David Cameron is facing a growing backbench backlash over plans for a major expansion of the Government's powers to monitor the email exchanges and website visits of every person in the UK.
Under legislation expected in next month's Queen's Speech, internet companies will be instructed to install hardware enabling GCHQ - the Government's electronic "listening" agency - to examine "on demand" any phone call made, text message and email sent, and website accessed, in "real time" without a warrant.
A previous attempt to introduce a similar law was abandoned by the former Labour government in 2006 in the face of fierce opposition from the Conservatives and the Liberal Democrats as well as civil liberties groups. Senior MPs from both coalition parties lined up to condemn the move by ministers to revive the plan.
The Home Office argued that the measure was "vital" to combat terrorism and organised crime and stressed a warrant would be needed in order to access the content of the communications they were monitoring.
However that did little to allay the concerns of critics who said the authorities would still be able to trace who people were in contact with and how often and for how long they were communicating.
"It is not focusing on terrorists or on criminals. It is absolutely everybody. Historically governments have been kept out of our private lives," said Conservative former shadow home secretary David Davis.
"Our freedom and privacy has been protected by using the courts by saying 'If you want to intercept, if you want to look at something, fine, if it is a terrorist or a criminal go and ask a magistrate and you'll get your approval'. You shouldn't go beyond that in a decent, civilised society but that is what is being proposed.

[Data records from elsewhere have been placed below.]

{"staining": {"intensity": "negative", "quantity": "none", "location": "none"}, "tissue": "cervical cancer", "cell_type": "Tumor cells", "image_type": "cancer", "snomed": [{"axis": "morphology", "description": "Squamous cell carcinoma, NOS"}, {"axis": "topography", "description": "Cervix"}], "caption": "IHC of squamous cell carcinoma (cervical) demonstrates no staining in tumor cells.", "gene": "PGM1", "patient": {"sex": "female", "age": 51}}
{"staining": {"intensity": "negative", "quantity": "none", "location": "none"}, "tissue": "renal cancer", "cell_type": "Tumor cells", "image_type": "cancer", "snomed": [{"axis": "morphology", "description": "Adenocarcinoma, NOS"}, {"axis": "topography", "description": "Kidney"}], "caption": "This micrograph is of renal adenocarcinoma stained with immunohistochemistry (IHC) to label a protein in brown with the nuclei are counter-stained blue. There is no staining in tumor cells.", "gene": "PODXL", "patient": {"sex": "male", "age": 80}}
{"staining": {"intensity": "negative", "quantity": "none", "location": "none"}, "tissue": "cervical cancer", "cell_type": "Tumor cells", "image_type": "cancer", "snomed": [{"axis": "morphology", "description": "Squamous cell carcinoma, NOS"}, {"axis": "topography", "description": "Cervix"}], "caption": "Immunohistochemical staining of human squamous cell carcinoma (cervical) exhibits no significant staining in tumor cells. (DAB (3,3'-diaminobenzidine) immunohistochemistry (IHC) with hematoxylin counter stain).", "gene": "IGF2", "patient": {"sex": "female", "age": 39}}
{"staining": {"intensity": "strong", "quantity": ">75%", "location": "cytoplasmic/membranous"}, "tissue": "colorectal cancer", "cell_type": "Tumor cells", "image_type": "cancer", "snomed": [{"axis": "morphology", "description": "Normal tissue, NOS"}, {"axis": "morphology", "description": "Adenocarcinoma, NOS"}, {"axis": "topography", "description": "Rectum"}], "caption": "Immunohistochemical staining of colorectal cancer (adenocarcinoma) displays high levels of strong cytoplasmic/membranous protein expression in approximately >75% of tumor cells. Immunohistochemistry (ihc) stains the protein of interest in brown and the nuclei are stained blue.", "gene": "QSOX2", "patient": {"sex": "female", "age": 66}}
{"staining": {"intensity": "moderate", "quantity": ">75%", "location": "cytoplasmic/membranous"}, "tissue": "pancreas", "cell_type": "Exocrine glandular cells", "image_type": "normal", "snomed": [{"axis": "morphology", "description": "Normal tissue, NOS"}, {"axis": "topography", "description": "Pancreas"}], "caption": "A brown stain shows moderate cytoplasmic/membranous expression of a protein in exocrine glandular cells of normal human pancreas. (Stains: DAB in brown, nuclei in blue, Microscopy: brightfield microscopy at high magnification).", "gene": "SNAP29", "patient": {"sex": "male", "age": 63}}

"They don't need this law to protect us. This is an unnecessary extension of the ability of the state to snoop on ordinary innocent people in vast numbers. Frankly, they shouldn't have that power."
Liberty director Shami Chakrabarti warned that it would undermine the coalition's commitment to human rights if it went ahead with the plan.
"There is an element of whoever you vote for the empire strikes back," she said. "This is more ambitious than anything that has been done before. The coalition bound itself together in the language of civil liberties. Do they still mean it?"